I literally felt sick to my stomach. My heart breaks for my family, but what am I supposed to do? Live a lie, for their sake? I can't.

I used to wonder with gay people how it was that being "out" was worth the cost of giving up their families (in those cases where their families reacted badly). I kind of get it now.

Being a member of The Church of Jesus Christ of Latter-day Saints is a big commitment, and it permeates every facet of your life. And for me, it's also an all-in or all-out organization. There are those known as "buffet Mormons" who pick up what they like and don't live the rest of it. I thought about doing that, but I can't. Just like I can't sit on the phone and listen to my sister say that she knows her husband can't be happy and have peace unless he embraces the Church and gains a testimony, I can't sit through church meetings where much of the same kinds of things are said. It comes down to integrity. I will be miserable if I have to force myself to participate in callings and meetings, pretending to believe in something that I don't. And that is no life to live. So I get why gay people sacrifice everything. I can't say I understand homosexuality, but man, my heart goes out to them.

Anyway, I pretty much gave my sister the impression the other day that I was just DONE with the Church altogether and I got pretty fired up. Even though I do feel like, in my heart, I know how this is going to end, I still need to finish the research. I still need to study it out and do a lot more thinking. And I wanted to put her at ease a little bit - especially because of how she feels about the current situation with her husband - so I wrote her this email today:

Hey (my sister).
***
• _Your goal_: Reproduce the passage from "Being a member" up to and including "out to them.". Please work only from the passage above.
***
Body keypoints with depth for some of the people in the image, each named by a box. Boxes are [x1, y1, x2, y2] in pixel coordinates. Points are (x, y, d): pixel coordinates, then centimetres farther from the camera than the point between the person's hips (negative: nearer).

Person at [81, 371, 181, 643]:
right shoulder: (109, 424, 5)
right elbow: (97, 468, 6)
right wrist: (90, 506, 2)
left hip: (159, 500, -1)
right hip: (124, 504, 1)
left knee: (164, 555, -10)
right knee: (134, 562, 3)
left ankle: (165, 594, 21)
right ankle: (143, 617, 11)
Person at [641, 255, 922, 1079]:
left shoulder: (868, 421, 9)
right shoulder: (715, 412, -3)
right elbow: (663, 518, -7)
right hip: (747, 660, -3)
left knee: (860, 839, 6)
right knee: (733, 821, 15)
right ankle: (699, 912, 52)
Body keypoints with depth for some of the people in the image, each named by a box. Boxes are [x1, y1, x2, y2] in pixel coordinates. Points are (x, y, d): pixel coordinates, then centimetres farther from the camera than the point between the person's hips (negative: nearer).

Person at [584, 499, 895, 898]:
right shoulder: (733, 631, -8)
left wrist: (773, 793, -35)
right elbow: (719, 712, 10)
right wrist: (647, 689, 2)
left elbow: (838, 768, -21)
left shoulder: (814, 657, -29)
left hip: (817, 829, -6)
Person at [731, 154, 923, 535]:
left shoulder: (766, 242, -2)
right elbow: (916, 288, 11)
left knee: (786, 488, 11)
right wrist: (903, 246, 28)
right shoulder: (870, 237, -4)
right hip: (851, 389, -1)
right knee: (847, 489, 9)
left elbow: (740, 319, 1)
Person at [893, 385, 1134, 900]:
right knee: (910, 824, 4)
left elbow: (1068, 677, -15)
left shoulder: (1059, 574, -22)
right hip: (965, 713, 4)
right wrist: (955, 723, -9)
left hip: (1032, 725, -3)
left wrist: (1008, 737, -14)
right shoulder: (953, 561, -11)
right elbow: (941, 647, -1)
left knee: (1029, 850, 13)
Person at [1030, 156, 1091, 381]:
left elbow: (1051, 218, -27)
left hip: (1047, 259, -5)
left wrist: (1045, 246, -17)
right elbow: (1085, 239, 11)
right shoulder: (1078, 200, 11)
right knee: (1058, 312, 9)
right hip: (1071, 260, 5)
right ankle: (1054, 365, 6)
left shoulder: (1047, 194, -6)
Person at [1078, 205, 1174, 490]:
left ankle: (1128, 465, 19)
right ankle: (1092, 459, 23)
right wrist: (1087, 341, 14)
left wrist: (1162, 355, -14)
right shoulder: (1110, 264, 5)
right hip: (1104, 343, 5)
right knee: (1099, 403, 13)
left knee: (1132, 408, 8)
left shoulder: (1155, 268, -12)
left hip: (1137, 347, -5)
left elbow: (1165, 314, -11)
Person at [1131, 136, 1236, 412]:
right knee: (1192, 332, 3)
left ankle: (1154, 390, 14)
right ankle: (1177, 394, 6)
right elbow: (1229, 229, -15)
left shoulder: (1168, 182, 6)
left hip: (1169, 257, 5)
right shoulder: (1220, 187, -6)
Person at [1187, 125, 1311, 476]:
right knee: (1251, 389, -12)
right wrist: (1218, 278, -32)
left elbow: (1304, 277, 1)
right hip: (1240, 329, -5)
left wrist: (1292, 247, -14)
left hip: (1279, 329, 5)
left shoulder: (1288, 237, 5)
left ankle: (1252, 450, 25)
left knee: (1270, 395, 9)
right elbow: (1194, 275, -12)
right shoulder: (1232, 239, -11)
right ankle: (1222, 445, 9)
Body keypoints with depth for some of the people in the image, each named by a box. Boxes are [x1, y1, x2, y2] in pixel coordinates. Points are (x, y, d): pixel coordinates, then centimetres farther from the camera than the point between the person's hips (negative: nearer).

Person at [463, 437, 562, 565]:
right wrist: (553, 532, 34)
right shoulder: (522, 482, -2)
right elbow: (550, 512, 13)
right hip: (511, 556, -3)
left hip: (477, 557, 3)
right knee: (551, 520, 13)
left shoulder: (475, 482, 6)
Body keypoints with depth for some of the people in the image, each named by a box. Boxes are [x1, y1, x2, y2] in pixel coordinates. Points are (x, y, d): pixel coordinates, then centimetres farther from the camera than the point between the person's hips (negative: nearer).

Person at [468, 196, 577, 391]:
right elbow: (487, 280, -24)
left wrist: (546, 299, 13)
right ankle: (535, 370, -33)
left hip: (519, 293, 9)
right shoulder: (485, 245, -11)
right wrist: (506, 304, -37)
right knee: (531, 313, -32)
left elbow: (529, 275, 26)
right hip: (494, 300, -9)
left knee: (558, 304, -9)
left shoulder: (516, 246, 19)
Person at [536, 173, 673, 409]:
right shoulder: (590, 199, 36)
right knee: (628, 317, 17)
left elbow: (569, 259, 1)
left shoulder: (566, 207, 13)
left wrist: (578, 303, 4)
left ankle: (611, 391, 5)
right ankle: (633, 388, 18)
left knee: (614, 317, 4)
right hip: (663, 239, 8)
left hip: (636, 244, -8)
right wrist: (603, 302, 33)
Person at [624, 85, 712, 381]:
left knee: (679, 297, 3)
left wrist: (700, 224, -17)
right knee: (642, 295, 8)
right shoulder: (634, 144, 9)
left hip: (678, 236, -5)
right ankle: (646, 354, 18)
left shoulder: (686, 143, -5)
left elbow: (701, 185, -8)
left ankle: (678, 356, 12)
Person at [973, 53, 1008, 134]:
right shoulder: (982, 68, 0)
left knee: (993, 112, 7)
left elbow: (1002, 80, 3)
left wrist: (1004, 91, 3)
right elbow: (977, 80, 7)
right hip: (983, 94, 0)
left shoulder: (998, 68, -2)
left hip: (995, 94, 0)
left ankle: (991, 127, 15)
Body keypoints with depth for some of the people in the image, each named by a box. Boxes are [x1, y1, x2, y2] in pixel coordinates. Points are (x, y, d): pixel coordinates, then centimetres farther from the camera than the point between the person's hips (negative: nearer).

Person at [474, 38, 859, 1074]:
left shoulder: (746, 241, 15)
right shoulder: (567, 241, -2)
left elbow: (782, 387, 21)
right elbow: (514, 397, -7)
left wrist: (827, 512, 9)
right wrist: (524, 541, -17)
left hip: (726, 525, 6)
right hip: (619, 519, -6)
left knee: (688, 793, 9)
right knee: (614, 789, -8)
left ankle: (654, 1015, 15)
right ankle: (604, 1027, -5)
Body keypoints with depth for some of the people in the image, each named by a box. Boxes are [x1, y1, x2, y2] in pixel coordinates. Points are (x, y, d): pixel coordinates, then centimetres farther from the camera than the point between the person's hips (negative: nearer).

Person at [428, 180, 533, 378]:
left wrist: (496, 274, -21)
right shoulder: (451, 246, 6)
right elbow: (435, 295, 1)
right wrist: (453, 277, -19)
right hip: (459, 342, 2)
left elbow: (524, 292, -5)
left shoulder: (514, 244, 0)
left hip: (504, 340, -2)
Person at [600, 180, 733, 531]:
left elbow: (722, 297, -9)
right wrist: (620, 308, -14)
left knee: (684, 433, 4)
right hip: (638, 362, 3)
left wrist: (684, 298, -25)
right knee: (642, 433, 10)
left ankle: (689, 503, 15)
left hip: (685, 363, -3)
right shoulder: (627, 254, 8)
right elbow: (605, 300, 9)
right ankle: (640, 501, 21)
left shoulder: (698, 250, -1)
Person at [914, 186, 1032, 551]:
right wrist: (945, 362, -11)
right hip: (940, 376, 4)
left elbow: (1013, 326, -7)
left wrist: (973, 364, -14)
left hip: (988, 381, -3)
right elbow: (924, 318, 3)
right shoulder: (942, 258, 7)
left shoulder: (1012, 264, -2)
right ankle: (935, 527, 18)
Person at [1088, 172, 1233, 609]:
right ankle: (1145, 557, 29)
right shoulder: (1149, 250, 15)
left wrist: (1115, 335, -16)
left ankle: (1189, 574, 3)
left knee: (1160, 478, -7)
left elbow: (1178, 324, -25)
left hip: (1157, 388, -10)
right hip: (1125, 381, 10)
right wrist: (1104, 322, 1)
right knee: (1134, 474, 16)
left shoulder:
***
• _Response below_:
Being a member of The Church of Jesus Christ of Latter-day Saints is a big commitment, and it permeates every facet of your life. And for me, it's also an all-in or all-out organization. There are those known as "buffet Mormons" who pick up what they like and don't live the rest of it. I thought about doing that, but I can't. Just like I can't sit on the phone and listen to my sister say that she knows her husband can't be happy and have peace unless he embraces the Church and gains a testimony, I can't sit through church meetings where much of the same kinds of things are said. It comes down to integrity. I will be miserable if I have to force myself to participate in callings and meetings, pretending to believe in something that I don't. And that is no life to live. So I get why gay people sacrifice everything. I can't say I understand homosexuality, but man, my heart goes out to them.